Sunset Crater is a cinder cone located north of Flagstaff in U.S. State of Arizona. The crater is within the Sunset Crater Volcano National Monument.
Sunset Crater is the youngest in a string of volcanoes (the San Francisco volcanic field) that is related to the nearby San Francisco Peaks.
The date of the eruptions that formed the 340-meter-high cone (1,120 ft) was initially derived from tree-ring dates, suggesting the eruption began between the growing seasons of A.D. 1064–1065. However, more recent geologic and archaeological evidence places the eruption around A.D. 1085. The largest vent of the eruption, Sunset Crater itself, was the source of the Bonito and Kana-a lava flows that extended about 2.5 kilometers (1.6 mi) NW and 9.6 kilometers (6 mi) NE, respectively. Additional vents along a 10-kilometer-long fissure (6.2 mi) extending SE produced small spatter ramparts and a 6.4-kilometer-long lava flow (4 mi) to the east. The Sunset Crater eruption produced a blanket of ash and lapilli covering an area of more than 2,100 square kilometers (810 sq mi) and forced the temporary abandonment of settlements of the local Sinagua people. The volcano has partially revegetated, with pines and wildflowers. The crater is the namesake for the Sunset Crater Beardtongue (Penstemon clutei). Since the last eruption of the volcano is a recent occurrence, it is considered dormant by volcanologists.

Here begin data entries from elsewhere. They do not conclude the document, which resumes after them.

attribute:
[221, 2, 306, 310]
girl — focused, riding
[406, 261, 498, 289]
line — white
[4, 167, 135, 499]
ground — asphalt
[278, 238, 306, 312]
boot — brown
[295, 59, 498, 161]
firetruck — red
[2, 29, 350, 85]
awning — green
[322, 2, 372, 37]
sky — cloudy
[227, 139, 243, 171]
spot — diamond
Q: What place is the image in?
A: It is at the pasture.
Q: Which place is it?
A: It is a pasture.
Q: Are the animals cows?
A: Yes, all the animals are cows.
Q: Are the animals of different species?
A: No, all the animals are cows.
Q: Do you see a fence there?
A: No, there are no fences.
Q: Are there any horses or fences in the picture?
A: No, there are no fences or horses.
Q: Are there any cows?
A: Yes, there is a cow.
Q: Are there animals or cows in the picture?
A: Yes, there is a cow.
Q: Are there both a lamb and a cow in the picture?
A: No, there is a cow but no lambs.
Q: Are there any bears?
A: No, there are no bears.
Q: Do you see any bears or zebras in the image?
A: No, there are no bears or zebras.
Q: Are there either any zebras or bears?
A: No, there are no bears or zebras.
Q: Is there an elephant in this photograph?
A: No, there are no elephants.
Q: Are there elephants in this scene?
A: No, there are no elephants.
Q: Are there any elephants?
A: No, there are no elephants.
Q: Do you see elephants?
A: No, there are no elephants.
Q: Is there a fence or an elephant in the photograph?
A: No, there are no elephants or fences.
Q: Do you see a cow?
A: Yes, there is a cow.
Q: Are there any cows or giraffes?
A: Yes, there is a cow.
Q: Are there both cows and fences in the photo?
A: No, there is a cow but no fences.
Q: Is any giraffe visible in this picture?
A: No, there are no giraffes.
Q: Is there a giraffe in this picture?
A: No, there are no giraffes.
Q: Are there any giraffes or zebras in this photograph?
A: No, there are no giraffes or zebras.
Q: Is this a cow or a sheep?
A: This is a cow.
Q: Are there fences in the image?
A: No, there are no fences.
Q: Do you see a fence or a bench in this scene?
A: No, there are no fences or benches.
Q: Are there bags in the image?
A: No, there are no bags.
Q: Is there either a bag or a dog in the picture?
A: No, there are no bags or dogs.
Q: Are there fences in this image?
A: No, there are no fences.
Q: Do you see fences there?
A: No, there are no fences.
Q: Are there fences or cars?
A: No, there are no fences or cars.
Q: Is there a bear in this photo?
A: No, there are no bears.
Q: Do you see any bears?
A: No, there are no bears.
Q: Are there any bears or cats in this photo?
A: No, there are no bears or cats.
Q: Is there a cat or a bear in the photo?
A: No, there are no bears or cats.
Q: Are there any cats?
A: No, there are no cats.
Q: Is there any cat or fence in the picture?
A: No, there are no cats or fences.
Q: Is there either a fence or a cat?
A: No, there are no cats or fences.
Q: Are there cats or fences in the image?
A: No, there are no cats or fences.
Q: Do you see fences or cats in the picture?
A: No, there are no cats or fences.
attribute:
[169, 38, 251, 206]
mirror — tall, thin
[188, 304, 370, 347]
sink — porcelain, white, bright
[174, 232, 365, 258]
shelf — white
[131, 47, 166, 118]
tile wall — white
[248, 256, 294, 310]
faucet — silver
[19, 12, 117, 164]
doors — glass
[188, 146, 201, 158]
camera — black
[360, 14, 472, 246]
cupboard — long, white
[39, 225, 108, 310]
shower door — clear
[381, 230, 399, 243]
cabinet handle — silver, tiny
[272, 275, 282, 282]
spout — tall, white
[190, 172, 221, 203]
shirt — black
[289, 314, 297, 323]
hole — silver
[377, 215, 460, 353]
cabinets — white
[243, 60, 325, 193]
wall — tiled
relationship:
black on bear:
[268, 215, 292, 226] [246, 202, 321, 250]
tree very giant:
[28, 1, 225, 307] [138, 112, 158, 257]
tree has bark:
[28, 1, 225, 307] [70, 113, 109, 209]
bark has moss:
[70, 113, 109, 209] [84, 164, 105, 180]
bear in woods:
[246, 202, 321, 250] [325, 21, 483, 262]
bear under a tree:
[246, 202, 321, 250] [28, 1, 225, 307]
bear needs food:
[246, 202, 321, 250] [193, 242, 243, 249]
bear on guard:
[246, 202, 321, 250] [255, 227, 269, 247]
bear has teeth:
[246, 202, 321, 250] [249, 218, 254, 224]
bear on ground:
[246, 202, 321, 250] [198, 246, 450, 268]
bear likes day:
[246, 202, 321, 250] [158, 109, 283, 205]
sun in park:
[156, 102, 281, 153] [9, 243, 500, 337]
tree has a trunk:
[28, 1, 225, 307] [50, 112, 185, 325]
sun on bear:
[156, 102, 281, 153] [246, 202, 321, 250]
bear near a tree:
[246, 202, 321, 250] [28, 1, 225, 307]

Damage from hikers forced the National Park Service to close a trail leading to the crater, but a short trail at the base remains.
The hiking trail below the summit skirts the substantial Bonito Lava Flow. This hardened lava is black and appears fresh as it has devastated the forest in its path. The lava flow also created an ice cave or tube that is now closed to the public after a partial collapse.